Cédric Coppola : À Critikat, tu ne te verses pas du tout de salaire ? 

Josué Morel : Non. Mon prédécesseur, Clément Graminiès, qui a fondé la revue, s’est à un moment posé la question de savoir s’il pouvait être rémunéré en qualité de rédacteur en chef. Mais il a considéré qu’il ne serait pas correct d’être payé si les autres contributeurs ne l’étaient pas. C’est une position qui peut paraître radicale, mais que je trouve très saine. J’ai conservé le même principe : personne n’est payé, on fait tous ça par passion et si quelqu’un n’a plus envie d’écrire, et bien il arrête. Cela pose aussi la question de savoir si la critique est une activité que l’on pratique toute sa vie. Est-ce que dans 10, 20 ans, j’aurais toujours l’envie, l’énergie, la passion d’écrire chaque semaine ? J’ai tendance à penser que oui, mais au fond, je n’en sais rien.
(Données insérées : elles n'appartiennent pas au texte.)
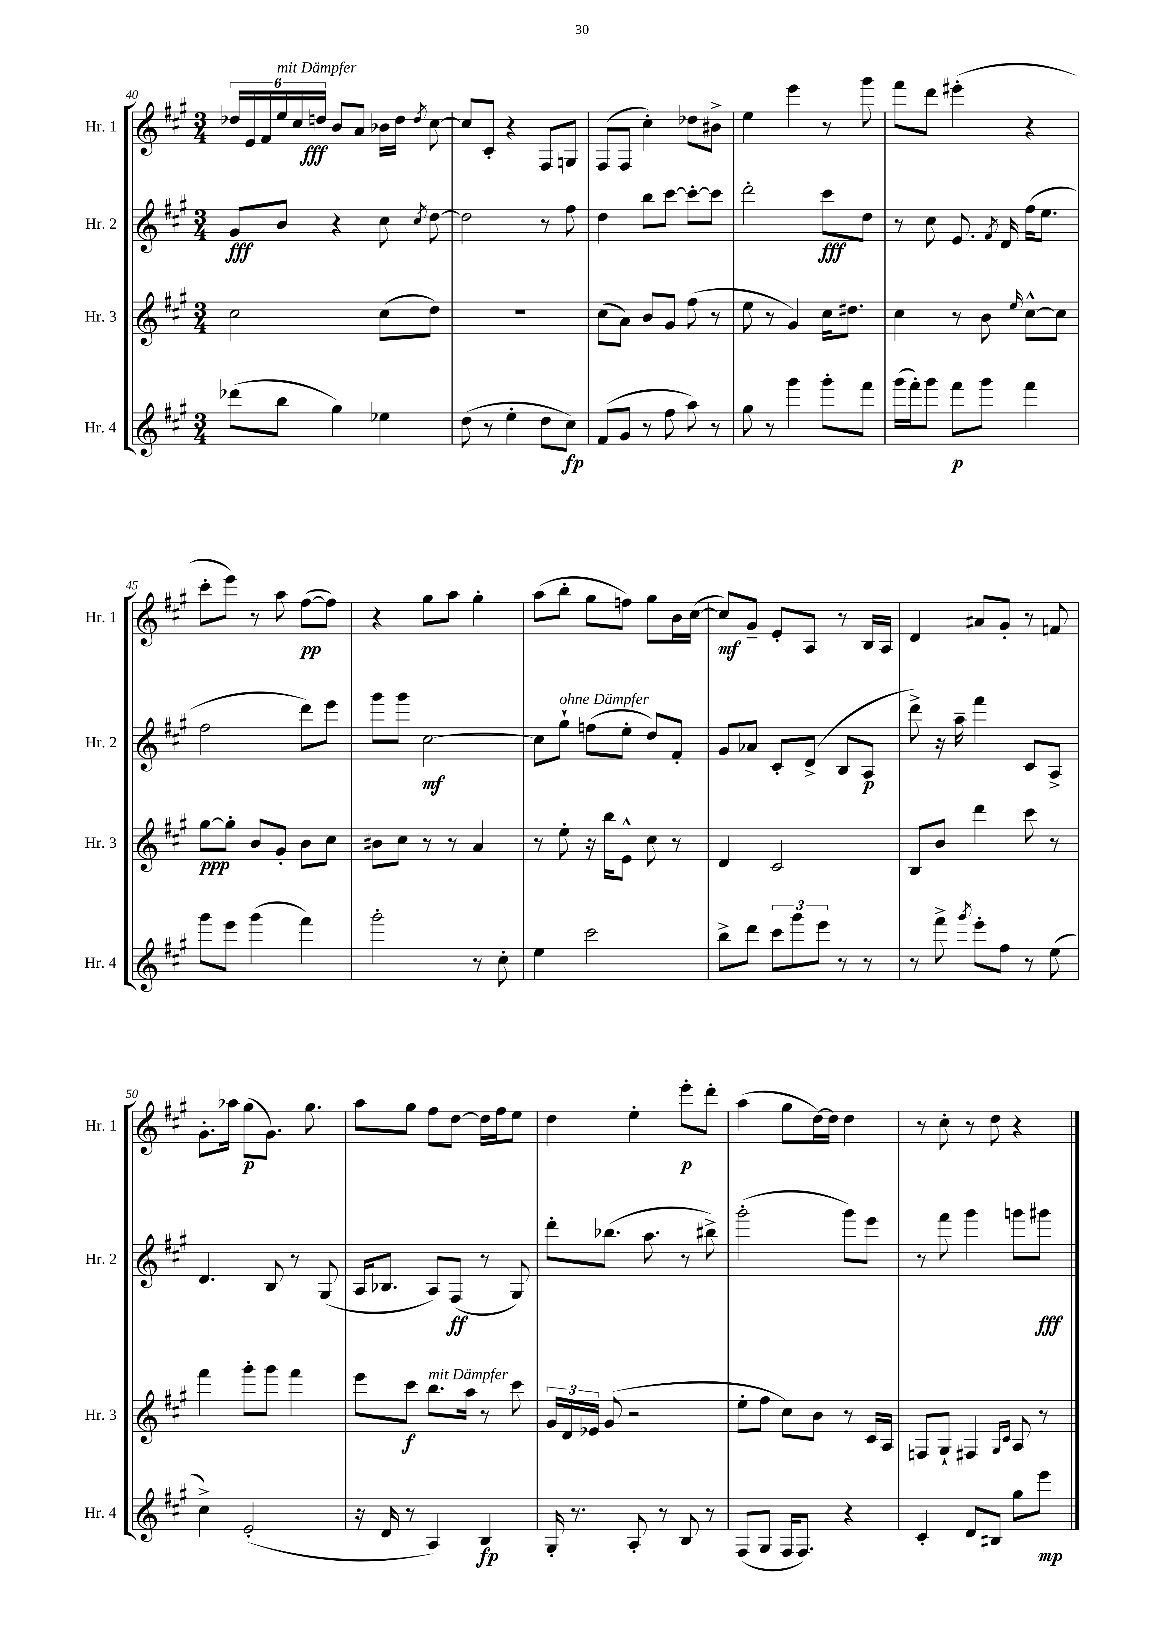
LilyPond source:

Philippe Rouyer : Cette idée de la longévité de la critique, c’est quelque chose que l’on n’interroge pas souvent. Moi j’ai publié mon premier texte dans Positif en septembre 1985. Certains à cette table n’étaient pas nés… Les dix premières années j’allais presque voir tout ce qui sortait. Mais après, petit à petit, ce besoin de tout voir disparaît. Et puis au bout d’un moment tu t’aperçois qu’il y a des films véritablement industriels que tu n’as pas besoin de voir pour savoir à quoi ils ressemblent. À ce moment-là, moi j’ai trouvé mon second souffle dans le patrimoine. C’est mon métier de pigiste qui m’a guidé là-dessus parce que j’ai fait beaucoup d’interventions en salles. Et en fait, maintenant, dans une semaine traditionnelle, je vois au moins un tiers de films de patrimoine. Ça ne veut pas dire que tous les films de patrimoine sont bons, mais c’est du cinéma qui est forcément différent de celui de la semaine. Du coup, ça t’oblige à réfléchir. Et c’est comme ça que je maintiens mon enthousiasme.